_TO DO_
In the talk excerpt below, retype word for word the passage that opens with the words containing "They kindled a" and closes with "and plague arose.".

_SELECTED EXTRACT_
-----
They kindled a great fire of hatred,
They constantly roiled the river of lust
I think we originally said “roiled in the river of lust”. Roiled in the river? What does roiling mean, anyway? Actually, it was my word (laughter). I’ve never looked in the dictionary to see if it’s a real word. Everyone at the table took it for granted that was a word. I couldn’t believe it when I said: “Roil in the river of lust”, and everybody said, “Great! OK, we’ll use that word.” And I thought ‘I’ll never get away with this’, but I did and here it is, my word! (Laughter). Now, don’t you roil in lust! (Laughter) Don’t you do that!
They wallowed in the mud of laziness;
The age of famine and plague arose.
And Iraq came into being. Well, it is Iraq, isn’t it though, really? Hid themselves in caves and jungles, killed their brothers and sisters, ate their flesh, they followed the example of beasts, they provoked terror in each other.
-----
_EXTRACTED INFORMATION_
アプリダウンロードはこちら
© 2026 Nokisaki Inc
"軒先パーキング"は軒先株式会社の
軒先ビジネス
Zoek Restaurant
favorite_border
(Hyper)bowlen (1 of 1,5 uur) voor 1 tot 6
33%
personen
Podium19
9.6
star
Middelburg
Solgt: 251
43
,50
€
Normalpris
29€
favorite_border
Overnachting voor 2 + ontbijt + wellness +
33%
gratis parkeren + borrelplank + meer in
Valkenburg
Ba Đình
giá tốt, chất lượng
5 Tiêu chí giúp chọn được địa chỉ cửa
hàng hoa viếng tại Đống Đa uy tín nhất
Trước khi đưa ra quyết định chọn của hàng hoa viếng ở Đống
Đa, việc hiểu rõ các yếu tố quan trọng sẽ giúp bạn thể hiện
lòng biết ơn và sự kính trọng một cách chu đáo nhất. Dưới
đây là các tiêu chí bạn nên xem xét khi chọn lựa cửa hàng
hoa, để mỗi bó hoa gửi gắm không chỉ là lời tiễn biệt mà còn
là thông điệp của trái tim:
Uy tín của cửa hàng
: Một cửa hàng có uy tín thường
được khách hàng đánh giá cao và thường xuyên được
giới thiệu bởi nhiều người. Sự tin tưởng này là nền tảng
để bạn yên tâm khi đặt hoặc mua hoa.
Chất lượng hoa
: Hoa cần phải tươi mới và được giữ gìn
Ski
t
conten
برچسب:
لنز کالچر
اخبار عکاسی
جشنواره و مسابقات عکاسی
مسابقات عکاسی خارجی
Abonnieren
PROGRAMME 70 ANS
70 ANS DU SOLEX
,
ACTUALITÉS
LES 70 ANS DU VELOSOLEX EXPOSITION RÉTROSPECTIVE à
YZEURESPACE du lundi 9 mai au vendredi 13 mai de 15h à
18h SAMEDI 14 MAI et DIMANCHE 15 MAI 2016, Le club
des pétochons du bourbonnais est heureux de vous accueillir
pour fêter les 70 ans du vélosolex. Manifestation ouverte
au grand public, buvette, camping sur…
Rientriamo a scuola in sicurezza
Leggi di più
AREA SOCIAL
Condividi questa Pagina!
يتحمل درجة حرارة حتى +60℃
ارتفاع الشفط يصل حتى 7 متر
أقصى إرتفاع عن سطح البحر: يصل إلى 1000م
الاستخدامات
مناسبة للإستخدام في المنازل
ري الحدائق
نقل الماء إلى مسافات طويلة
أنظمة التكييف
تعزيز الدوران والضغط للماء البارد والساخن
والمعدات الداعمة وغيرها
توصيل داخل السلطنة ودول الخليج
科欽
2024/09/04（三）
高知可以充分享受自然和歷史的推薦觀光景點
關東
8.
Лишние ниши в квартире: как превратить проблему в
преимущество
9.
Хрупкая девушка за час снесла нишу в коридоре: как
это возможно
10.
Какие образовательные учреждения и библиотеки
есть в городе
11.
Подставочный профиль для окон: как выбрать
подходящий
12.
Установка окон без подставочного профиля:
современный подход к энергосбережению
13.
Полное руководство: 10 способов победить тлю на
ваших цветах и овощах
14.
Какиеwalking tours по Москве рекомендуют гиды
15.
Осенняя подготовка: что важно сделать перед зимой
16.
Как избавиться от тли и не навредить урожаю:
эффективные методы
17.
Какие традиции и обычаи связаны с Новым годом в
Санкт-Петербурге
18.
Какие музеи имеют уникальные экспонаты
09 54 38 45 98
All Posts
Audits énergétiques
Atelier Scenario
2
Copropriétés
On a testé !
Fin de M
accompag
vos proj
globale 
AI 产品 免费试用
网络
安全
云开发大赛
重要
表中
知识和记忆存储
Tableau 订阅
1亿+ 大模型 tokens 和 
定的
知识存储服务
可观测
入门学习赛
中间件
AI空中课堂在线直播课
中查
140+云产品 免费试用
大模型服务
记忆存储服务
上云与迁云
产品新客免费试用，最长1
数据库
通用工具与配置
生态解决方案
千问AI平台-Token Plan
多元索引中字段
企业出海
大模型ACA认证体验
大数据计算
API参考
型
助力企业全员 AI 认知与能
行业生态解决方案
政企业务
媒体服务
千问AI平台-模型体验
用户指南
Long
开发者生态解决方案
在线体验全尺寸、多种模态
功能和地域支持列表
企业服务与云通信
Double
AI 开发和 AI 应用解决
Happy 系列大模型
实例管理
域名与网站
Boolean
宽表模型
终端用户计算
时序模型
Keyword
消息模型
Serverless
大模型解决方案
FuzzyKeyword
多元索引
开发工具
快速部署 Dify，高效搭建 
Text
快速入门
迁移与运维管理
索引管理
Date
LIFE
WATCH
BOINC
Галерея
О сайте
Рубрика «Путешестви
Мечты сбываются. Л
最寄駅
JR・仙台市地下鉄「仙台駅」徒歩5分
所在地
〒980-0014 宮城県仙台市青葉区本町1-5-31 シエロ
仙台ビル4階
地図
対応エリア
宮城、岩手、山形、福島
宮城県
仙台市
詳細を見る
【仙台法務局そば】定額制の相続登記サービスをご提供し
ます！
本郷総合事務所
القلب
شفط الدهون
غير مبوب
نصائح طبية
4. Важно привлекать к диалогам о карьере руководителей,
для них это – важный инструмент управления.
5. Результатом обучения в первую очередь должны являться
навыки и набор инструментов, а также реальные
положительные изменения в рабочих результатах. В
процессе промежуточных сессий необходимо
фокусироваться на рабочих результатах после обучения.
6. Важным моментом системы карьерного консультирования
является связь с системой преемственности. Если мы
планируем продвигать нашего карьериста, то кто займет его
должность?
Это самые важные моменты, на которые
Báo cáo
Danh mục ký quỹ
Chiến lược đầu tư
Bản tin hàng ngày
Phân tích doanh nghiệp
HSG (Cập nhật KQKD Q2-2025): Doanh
-----
_RESULT_
They kindled a great fire of hatred,
They constantly roiled the river of lust
I think we originally said “roiled in the river of lust”. Roiled in the river? What does roiling mean, anyway? Actually, it was my word (laughter). I’ve never looked in the dictionary to see if it’s a real word. Everyone at the table took it for granted that was a word. I couldn’t believe it when I said: “Roil in the river of lust”, and everybody said, “Great! OK, we’ll use that word.” And I thought ‘I’ll never get away with this’, but I did and here it is, my word! (Laughter). Now, don’t you roil in lust! (Laughter) Don’t you do that!
They wallowed in the mud of laziness;
The age of famine and plague arose.